EXTRACT:
--*--

Rabbi Michoel Green describes in the Kislev N’Shei Chabad Newsletter how a bright blue man’s down jacket helped achieve the goal of a get for Stacy.
In another case, Rabbi Green describes a couple that had divorced civilly, and then the husband rejected Yiddishkeit and refused to give his ex-wife a get. The ex-husband demanded full custody of their two-year-old and money concessions in exchange for issuing his ex the halachic document.
At first, the young man claimed his ex-wife was vindictive, immoral, and dishonest. Rabbi Green replied, “Perfect! So now you can do what the Torah tells you to do in exactly those circumstances.” The ex-husband countered that his ex-wife deserved punishment for what she had done. Rabbi Green explained, “It’s not your place to punish her. You just do your mitzvah, your Torah obligation. She has to answer to Hashem for any wrongdoing.”
Although his ex-wife had proven that she would not only allow visitation for her ex-husband with their two-year-old son, but would drive hours to make it happen, David told Rabbi Green, “I want to always wield control over her for the next 16 years, until our son’s 18th birthday, so that she will not be able to keep my son from me. I want to make sure I will always have something over her.”
David was not moved by Rabbi Green’s reasoning. Rabbi Green asked David what his only son would think when he found out his father was a “deadbeat lowlife who had tortured his mother,” to no avail. Read the next N’Shei Chabad Newsletter to find out how Rabbi Green eventually was able to obtain a get from David and several other men. Rabbi Michoel Green concludes, “In retrospect, I regret that Esther had to make any concessions at all. It was absurd enough that she had to go to school by day and work a night job while trying to care for her son as a single mom, without any assistance from her wealthy ex who was dating a Muslim woman. The Torah does not place any price tag on a get. It is the husband’s duty. Period.”

--*--

STORED DATA:
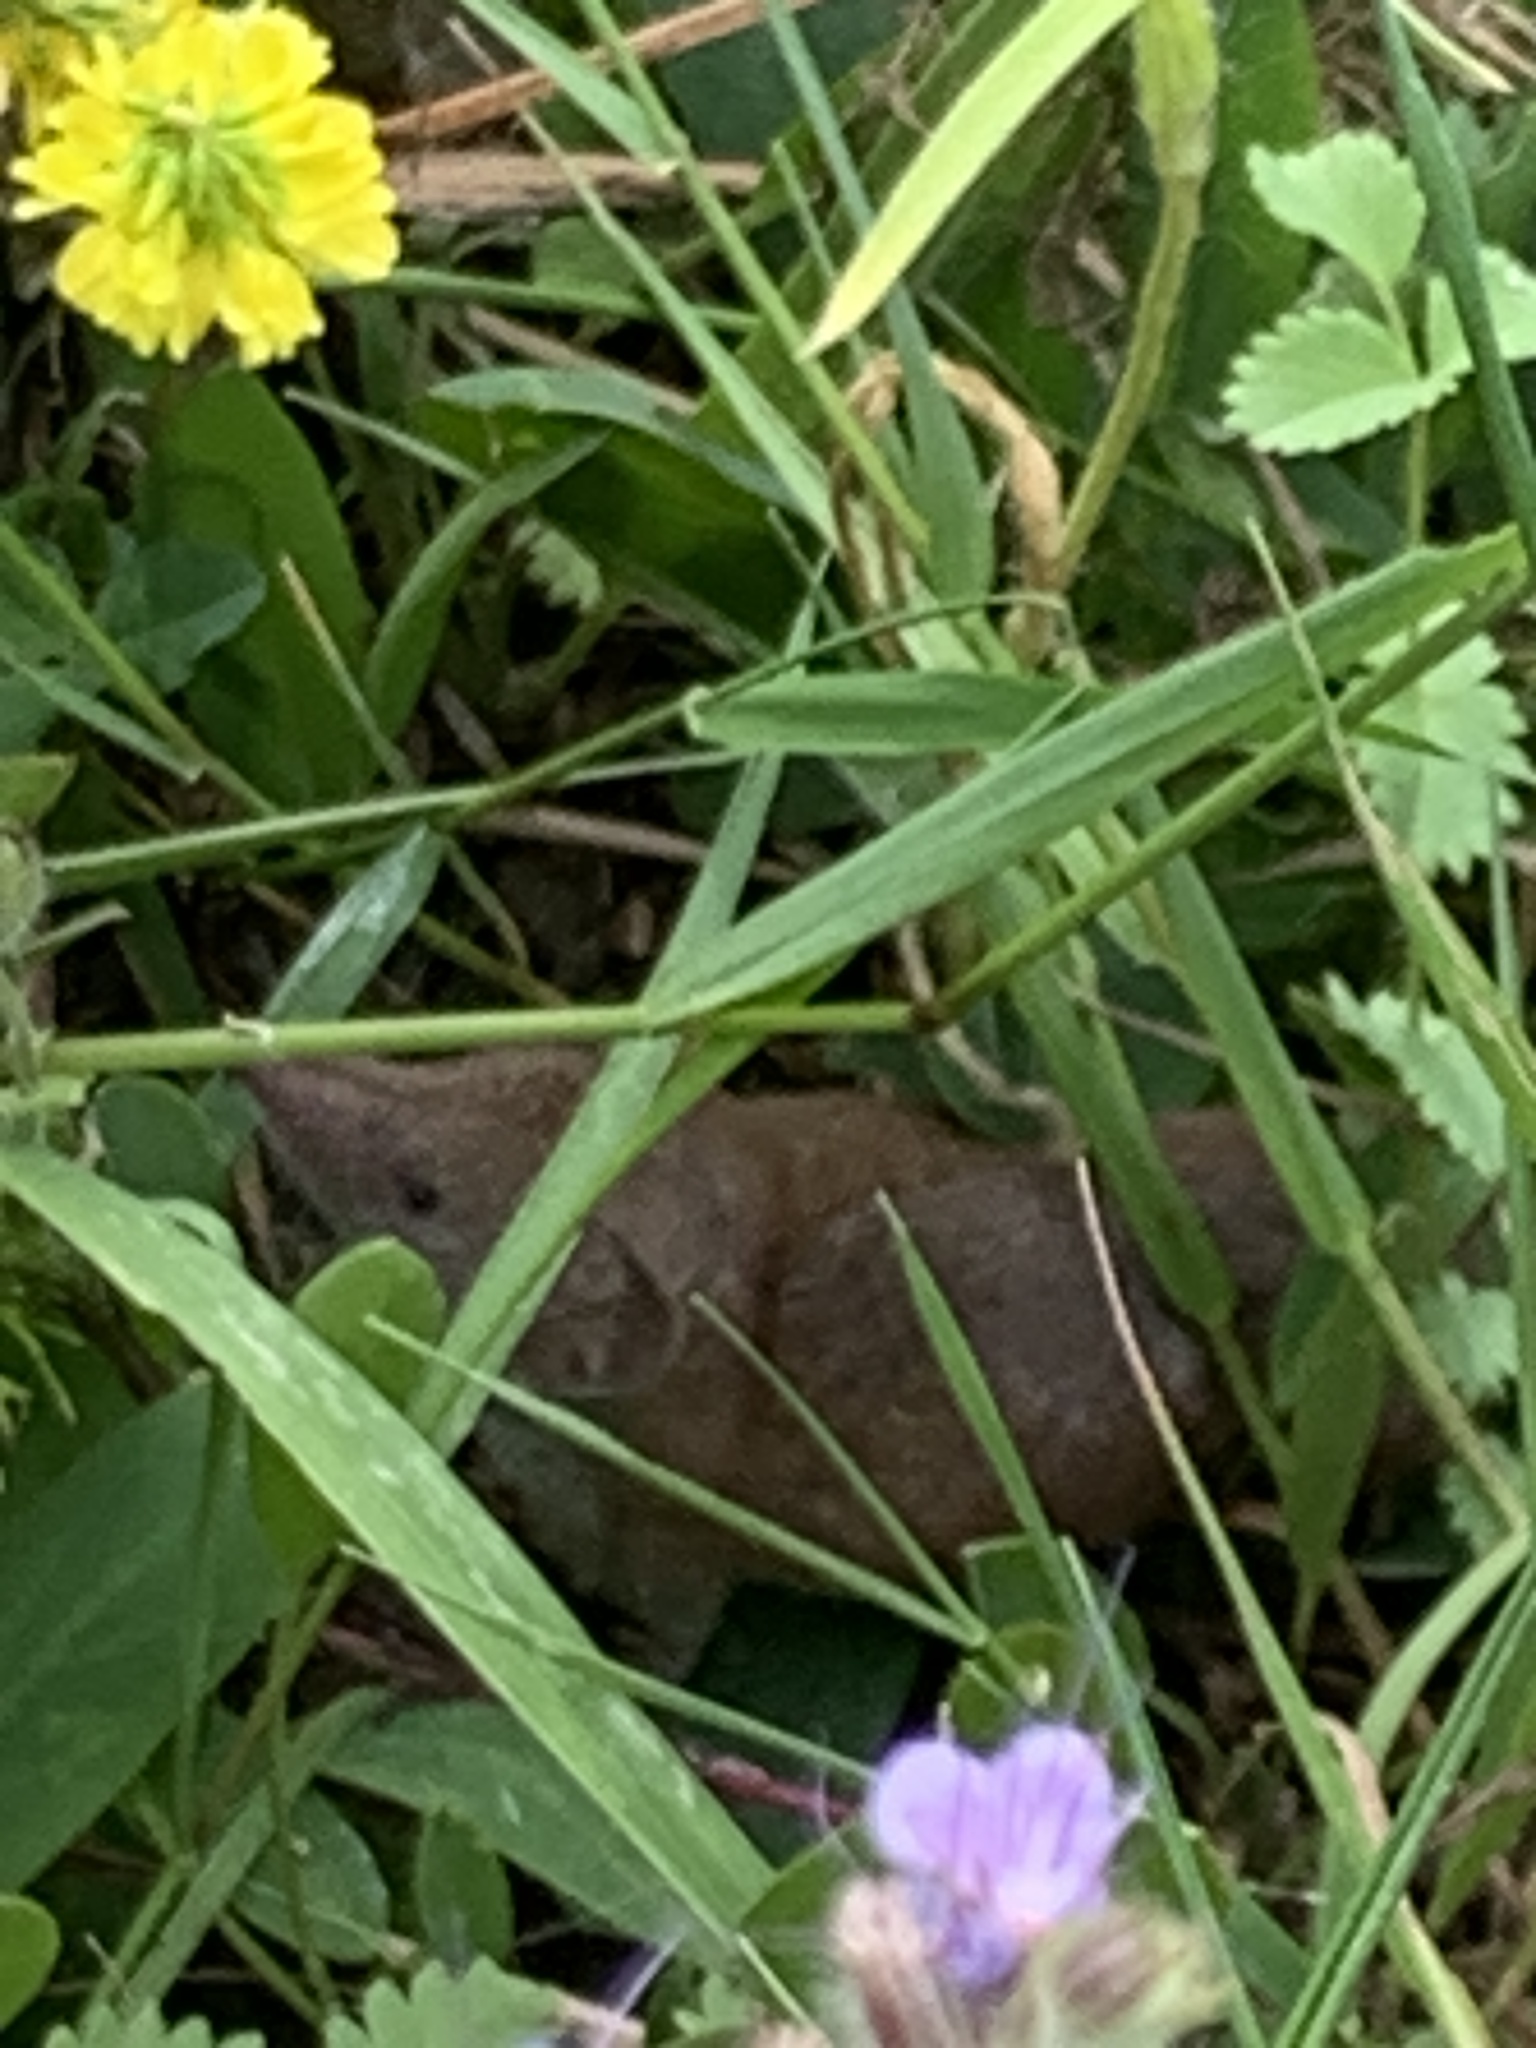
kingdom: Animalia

--*--

REQUIREMENTS:
Please output the passage above about Rabbi Michoel Green's efforts to obtain a get, in full and word for word.

SOLUTION FOR THIS PROBLEM:
Rabbi Michoel Green describes in the Kislev N’Shei Chabad Newsletter how a bright blue man’s down jacket helped achieve the goal of a get for Stacy.
In another case, Rabbi Green describes a couple that had divorced civilly, and then the husband rejected Yiddishkeit and refused to give his ex-wife a get. The ex-husband demanded full custody of their two-year-old and money concessions in exchange for issuing his ex the halachic document.
At first, the young man claimed his ex-wife was vindictive, immoral, and dishonest. Rabbi Green replied, “Perfect! So now you can do what the Torah tells you to do in exactly those circumstances.” The ex-husband countered that his ex-wife deserved punishment for what she had done. Rabbi Green explained, “It’s not your place to punish her. You just do your mitzvah, your Torah obligation. She has to answer to Hashem for any wrongdoing.”
Although his ex-wife had proven that she would not only allow visitation for her ex-husband with their two-year-old son, but would drive hours to make it happen, David told Rabbi Green, “I want to always wield control over her for the next 16 years, until our son’s 18th birthday, so that she will not be able to keep my son from me. I want to make sure I will always have something over her.”
David was not moved by Rabbi Green’s reasoning. Rabbi Green asked David what his only son would think when he found out his father was a “deadbeat lowlife who had tortured his mother,” to no avail. Read the next N’Shei Chabad Newsletter to find out how Rabbi Green eventually was able to obtain a get from David and several other men. Rabbi Michoel Green concludes, “In retrospect, I regret that Esther had to make any concessions at all. It was absurd enough that she had to go to school by day and work a night job while trying to care for her son as a single mom, without any assistance from her wealthy ex who was dating a Muslim woman. The Torah does not place any price tag on a get. It is the husband’s duty. Period.”